> _Your task_: Below are the records. Retype exactly the lines between the lines holding "M408,849L436,850L442,849V917H373L382,873Z" and "M184,343L158,393L162,409L293,471L271,519L226,498", inclusive.

[Items listed in a dataset]
———

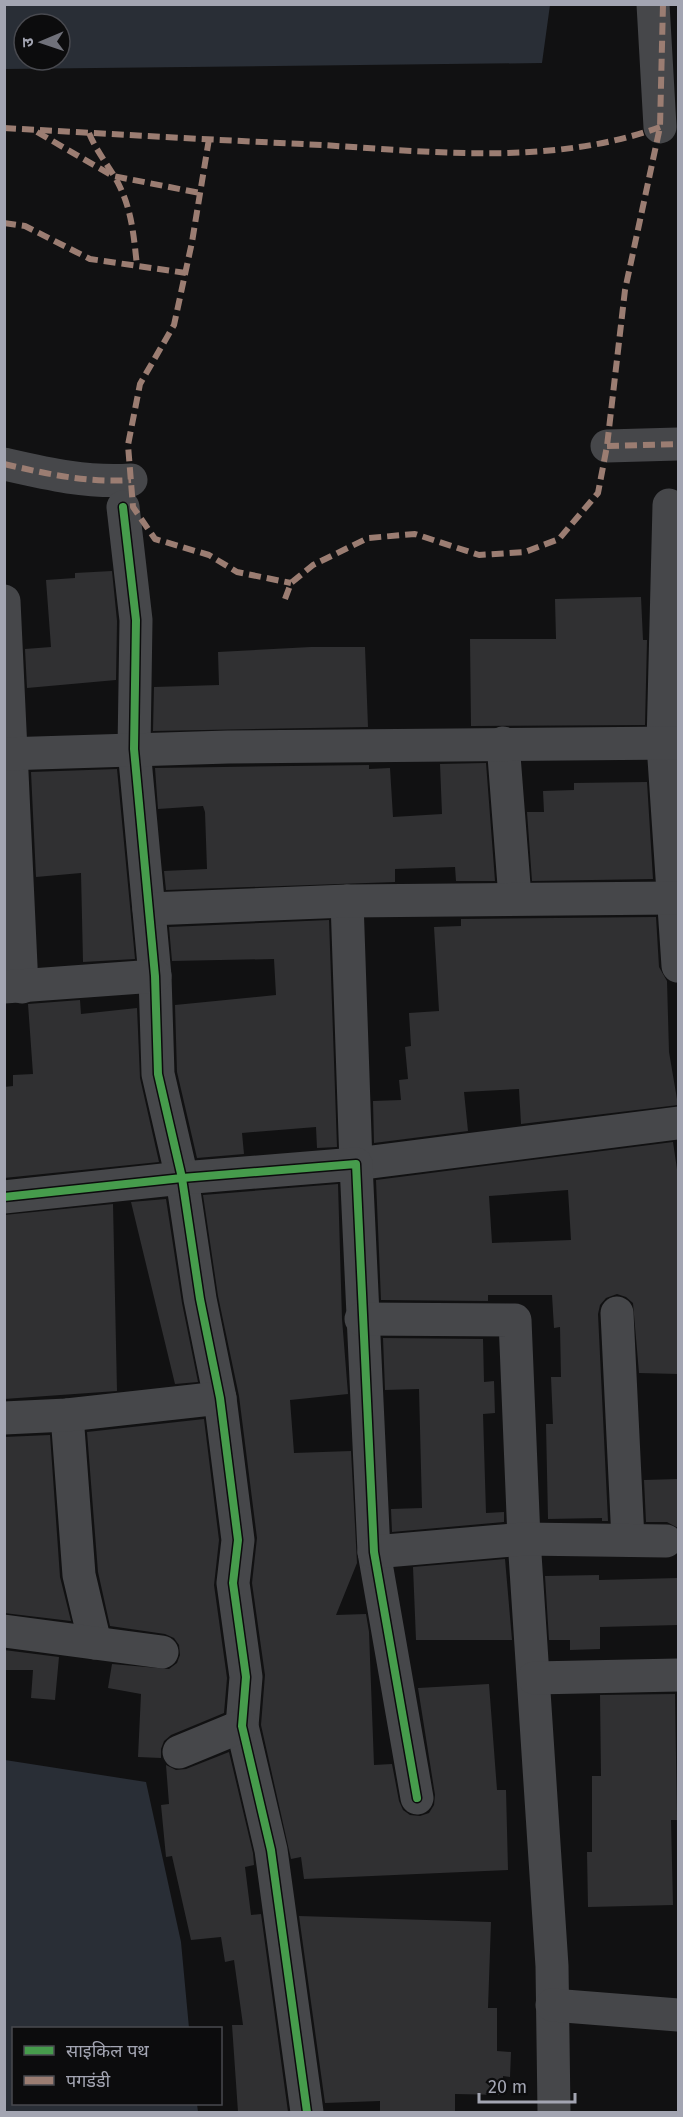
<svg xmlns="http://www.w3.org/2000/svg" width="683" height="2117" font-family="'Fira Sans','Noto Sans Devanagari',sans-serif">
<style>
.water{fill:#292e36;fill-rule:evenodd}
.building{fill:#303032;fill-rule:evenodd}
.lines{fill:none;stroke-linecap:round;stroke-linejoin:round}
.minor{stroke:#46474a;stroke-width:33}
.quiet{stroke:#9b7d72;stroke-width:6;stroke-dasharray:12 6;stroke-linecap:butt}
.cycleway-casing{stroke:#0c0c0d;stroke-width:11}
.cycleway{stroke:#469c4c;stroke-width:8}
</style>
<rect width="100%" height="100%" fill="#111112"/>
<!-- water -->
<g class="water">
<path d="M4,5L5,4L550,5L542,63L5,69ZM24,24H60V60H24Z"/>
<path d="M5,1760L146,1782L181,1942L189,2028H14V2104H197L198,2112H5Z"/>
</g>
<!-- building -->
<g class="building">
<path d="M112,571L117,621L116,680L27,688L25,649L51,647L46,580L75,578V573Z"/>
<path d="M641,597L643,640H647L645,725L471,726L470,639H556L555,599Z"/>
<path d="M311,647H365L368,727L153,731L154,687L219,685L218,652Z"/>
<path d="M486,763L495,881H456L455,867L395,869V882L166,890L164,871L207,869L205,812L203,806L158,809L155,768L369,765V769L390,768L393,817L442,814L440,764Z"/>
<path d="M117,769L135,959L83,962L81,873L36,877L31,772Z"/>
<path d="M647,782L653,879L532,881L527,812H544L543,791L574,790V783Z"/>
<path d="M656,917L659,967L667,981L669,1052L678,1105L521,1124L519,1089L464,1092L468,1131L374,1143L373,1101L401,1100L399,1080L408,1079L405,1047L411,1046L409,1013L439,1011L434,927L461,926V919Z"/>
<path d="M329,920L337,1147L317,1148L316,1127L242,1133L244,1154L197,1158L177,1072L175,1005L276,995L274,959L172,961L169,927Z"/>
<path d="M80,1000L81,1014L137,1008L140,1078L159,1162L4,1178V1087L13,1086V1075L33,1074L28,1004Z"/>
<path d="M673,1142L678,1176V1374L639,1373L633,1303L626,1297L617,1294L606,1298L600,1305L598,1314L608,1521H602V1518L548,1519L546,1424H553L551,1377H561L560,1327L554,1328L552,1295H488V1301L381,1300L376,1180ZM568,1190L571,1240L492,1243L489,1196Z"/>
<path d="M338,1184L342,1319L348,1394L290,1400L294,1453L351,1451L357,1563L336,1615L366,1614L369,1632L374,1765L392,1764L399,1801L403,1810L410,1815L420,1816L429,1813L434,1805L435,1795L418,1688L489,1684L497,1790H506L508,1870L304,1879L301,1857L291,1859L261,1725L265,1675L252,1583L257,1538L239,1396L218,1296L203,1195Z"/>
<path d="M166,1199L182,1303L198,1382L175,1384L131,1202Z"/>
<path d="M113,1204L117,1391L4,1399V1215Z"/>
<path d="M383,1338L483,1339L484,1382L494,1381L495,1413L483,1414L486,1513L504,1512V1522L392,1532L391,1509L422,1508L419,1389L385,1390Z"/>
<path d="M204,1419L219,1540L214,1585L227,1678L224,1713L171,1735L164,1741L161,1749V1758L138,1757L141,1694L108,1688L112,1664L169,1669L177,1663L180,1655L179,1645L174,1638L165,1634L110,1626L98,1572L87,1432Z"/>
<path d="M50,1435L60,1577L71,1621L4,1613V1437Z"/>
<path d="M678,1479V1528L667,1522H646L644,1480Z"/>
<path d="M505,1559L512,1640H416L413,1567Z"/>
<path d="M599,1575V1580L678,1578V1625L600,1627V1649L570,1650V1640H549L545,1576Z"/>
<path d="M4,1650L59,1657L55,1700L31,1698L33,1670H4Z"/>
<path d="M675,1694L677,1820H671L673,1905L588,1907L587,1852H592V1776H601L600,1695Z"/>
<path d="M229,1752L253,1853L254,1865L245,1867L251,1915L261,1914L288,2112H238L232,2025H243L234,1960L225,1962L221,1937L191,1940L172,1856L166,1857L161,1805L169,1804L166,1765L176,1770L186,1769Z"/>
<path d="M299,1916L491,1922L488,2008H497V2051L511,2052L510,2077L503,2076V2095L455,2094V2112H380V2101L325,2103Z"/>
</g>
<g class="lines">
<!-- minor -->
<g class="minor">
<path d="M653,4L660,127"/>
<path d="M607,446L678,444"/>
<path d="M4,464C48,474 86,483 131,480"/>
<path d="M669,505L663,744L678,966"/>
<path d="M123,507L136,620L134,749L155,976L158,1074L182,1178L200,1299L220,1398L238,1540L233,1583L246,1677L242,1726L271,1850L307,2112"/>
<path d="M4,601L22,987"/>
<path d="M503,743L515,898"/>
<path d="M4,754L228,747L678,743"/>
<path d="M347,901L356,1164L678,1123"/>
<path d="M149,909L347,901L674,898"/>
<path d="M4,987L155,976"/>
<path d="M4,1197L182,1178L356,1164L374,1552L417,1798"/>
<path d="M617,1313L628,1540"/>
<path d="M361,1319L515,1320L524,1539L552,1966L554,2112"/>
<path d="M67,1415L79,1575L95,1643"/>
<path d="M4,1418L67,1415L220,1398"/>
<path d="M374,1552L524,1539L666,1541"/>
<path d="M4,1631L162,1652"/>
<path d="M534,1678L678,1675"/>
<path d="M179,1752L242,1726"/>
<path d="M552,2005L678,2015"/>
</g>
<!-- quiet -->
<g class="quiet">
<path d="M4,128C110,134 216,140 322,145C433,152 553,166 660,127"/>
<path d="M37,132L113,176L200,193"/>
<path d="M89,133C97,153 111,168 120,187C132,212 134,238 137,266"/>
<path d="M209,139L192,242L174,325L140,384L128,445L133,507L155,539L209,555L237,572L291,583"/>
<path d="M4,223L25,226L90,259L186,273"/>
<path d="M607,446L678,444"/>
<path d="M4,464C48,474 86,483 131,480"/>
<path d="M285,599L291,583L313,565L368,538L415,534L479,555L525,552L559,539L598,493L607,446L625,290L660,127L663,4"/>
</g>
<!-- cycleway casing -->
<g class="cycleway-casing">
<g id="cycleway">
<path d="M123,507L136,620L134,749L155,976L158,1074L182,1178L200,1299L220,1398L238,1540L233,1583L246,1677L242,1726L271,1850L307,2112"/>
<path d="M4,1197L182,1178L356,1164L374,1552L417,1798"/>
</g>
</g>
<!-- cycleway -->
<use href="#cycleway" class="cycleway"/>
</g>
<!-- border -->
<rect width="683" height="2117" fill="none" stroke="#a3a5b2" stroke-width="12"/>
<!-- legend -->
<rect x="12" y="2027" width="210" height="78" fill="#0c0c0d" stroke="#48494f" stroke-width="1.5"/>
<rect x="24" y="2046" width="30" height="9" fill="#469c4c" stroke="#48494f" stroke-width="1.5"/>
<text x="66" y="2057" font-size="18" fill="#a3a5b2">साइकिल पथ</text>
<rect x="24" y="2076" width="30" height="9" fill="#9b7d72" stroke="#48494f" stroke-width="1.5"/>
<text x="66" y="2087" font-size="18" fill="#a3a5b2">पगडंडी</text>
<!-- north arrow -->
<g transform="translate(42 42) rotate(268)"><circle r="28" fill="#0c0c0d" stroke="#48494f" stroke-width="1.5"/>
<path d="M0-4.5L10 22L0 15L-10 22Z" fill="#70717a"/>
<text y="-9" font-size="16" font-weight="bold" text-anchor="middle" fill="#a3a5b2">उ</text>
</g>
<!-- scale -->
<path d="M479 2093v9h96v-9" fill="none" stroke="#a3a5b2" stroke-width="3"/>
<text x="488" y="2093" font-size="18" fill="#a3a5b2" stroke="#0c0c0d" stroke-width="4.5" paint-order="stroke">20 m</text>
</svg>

———

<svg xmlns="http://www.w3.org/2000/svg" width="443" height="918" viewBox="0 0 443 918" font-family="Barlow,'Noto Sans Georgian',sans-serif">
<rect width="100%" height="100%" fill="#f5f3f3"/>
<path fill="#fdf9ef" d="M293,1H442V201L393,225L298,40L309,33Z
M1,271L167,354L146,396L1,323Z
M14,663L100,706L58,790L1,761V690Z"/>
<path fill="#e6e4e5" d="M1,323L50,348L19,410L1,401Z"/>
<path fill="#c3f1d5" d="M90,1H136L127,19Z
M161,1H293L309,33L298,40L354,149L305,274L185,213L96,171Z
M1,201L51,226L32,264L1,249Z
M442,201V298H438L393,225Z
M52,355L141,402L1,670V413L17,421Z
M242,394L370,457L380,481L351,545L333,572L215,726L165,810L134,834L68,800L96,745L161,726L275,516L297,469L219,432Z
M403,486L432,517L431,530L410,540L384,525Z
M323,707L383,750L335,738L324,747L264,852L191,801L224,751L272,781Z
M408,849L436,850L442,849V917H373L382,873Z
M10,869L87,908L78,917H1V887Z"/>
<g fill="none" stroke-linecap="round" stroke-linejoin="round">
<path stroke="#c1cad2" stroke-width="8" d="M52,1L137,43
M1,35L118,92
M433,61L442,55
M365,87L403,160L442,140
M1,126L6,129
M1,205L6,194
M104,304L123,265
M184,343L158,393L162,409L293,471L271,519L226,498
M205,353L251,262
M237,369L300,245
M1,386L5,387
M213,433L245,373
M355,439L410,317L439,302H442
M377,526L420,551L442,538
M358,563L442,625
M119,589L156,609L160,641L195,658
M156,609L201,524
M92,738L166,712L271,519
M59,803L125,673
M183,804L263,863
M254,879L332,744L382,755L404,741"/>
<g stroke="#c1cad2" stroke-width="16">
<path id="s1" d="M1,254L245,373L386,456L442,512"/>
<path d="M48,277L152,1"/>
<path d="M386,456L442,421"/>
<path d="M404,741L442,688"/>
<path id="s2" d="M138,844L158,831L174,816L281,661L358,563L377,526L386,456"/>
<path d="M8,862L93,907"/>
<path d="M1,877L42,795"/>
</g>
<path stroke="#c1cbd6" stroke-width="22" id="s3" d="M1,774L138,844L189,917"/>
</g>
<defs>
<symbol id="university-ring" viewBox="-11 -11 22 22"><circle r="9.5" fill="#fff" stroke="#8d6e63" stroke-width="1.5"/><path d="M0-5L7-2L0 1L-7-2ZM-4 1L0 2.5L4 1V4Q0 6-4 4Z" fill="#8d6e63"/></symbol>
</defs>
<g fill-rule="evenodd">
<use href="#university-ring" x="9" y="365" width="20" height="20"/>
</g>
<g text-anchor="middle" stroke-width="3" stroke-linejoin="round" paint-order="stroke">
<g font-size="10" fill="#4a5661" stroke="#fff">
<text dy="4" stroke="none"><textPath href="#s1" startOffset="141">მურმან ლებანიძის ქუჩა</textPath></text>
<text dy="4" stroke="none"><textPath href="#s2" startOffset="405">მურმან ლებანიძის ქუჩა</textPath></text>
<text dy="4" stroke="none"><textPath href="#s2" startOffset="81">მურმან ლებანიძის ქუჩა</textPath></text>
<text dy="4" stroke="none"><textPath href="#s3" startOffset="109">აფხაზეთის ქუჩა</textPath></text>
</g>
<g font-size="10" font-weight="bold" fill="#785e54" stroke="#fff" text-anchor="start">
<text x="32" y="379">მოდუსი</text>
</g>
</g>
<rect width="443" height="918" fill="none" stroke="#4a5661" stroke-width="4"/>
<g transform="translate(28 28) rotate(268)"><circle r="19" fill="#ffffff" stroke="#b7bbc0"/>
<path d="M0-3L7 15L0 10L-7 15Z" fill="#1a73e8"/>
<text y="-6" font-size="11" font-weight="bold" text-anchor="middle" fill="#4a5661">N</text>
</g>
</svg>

———

> _Reply_:
M408,849L436,850L442,849V917H373L382,873Z
M10,869L87,908L78,917H1V887Z"/>
<g fill="none" stroke-linecap="round" stroke-linejoin="round">
<path stroke="#c1cad2" stroke-width="8" d="M52,1L137,43
M1,35L118,92
M433,61L442,55
M365,87L403,160L442,140
M1,126L6,129
M1,205L6,194
M104,304L123,265
M184,343L158,393L162,409L293,471L271,519L226,498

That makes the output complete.